Late Tuesday, the bipartisan Gang of Eight released a new version of its comprehensive immigration reform bill to the Senate. Now 867 pages — up from the original 844 — the bill, known as a substitute, is filled with corrections and rewordings of portions of the first bill. But it appears there are some substantive changes — including a whopping change that makes a key part of reform ten times more expensive than previously thought.
The bill establishes a “Comprehensive Immigration Reform Trust Fund” to cover the various costs of reform. It directs that when the bill is enacted, $6.5 billion will be transferred from the Treasury to the trust fund. And then the bill specifies money to be appropriated for the start-up costs of the process to legalize the estimated 11 million immigrants currently in the country illegally.
The original bill said this: “On the later of the date of the enactment of this Act or October 1, 2013, $100,000,000 is hereby appropriated from the general fund of the Treasury, to remain available until September 30, 2015, to the Department [of Homeland Security] to pay for one-time and startup costs necessary to implement this act.”
The substitute bill reads differently: “On the later of the date of the enactment of this Act or October 1, 2013, $1,000,000,000 is hereby appropriated from the general fund of the Treasury, to remain available until September 30, 2015, to the Department of Homeland Security and the Department of State to pay for one-time and startup costs necessary to implement this Act.”

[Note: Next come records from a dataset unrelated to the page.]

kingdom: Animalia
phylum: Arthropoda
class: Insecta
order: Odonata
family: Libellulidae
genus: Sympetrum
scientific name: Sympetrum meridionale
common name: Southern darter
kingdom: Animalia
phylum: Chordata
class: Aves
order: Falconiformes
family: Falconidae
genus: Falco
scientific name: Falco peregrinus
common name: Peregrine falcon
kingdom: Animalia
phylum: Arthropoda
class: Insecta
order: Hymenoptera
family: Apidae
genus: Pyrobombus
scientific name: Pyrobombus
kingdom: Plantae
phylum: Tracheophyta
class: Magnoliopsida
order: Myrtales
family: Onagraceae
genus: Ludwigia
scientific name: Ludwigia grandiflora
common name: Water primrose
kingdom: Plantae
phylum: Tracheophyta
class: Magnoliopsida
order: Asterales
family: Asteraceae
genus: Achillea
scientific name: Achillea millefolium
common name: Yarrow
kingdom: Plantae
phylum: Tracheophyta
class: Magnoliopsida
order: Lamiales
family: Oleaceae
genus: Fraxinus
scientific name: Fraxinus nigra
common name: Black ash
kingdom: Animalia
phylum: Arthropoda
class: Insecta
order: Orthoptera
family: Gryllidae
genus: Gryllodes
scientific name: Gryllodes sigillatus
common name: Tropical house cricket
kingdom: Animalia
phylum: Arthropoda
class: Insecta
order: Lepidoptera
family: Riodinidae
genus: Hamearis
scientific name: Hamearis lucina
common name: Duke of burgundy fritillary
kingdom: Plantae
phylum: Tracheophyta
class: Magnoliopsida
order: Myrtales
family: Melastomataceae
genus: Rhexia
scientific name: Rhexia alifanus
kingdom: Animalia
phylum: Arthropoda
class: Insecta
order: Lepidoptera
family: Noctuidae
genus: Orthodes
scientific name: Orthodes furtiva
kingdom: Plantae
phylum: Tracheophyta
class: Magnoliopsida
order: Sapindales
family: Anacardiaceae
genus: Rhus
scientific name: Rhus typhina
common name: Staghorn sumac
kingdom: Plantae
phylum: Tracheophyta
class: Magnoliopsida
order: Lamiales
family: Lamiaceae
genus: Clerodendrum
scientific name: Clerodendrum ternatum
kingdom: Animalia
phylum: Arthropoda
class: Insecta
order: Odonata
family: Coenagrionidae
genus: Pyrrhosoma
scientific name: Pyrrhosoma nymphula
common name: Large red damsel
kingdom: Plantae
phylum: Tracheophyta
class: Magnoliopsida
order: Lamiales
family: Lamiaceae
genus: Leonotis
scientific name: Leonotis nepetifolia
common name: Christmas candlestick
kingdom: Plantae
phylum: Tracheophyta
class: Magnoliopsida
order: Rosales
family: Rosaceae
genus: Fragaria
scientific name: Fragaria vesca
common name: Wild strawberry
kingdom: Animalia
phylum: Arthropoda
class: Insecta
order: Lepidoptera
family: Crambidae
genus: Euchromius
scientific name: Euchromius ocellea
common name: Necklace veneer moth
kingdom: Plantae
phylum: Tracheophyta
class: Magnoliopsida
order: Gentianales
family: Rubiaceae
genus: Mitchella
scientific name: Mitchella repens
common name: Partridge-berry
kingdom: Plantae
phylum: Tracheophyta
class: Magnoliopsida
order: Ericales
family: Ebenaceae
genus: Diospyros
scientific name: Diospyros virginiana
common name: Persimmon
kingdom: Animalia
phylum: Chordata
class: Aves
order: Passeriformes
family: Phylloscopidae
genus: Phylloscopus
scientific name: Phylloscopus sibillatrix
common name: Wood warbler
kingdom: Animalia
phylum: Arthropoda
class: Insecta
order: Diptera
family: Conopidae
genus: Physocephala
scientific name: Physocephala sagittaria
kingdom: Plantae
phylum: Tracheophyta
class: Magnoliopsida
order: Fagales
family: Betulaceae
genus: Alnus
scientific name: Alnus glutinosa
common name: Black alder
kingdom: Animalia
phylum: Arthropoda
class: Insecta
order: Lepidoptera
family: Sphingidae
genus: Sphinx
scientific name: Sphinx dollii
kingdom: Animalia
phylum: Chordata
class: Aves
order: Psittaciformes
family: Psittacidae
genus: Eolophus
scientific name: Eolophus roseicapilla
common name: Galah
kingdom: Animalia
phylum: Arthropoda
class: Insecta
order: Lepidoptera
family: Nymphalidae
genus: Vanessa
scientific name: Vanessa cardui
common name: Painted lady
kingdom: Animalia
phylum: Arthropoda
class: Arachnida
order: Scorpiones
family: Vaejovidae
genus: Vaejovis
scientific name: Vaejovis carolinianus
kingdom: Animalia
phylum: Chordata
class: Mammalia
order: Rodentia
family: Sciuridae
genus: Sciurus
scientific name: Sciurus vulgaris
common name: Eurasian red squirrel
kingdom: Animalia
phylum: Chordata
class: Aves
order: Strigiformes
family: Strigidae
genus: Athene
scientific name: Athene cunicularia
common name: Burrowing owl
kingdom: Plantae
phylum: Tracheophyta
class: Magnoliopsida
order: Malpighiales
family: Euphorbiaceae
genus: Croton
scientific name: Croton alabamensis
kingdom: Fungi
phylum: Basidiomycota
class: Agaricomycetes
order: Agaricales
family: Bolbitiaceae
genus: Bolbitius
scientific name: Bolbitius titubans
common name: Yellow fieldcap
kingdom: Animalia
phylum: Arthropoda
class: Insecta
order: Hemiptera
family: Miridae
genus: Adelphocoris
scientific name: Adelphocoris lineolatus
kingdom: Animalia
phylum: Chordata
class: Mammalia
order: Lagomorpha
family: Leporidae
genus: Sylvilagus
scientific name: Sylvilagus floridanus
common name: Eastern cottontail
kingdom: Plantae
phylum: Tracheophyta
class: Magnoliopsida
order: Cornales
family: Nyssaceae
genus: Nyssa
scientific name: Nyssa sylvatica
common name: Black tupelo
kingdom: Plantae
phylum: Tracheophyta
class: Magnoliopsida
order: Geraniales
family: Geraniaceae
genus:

The difference is striking: In a flash, $100 million in startup costs specified in the original bill became $1 billion in startup costs in the substitute bill. Why? In response to an inquiry, Gang of Eight aides say they are checking on the change. But others on Capitol Hill want answers quickly. “Why did the immigration reform bill’s cost increase by ten times in less than two weeks?” asks one top GOP Senate aide. “The authors are claiming that these are ‘technical’ fixes. Hard to argue that going from $100 million to $1 billion in startup costs is a ‘technical’ fix.”
UPDATE: After this item was posted, a Gang of Eight spokesman emailed to say that, “The initial $100 million number listed for startup was incorrect; $1 billion is needed to ramp up operations to handle 11 million applicants and other new visa programs. The money will be refunded to the Treasury from fines collected, so it is deficit neutral over the next few years.”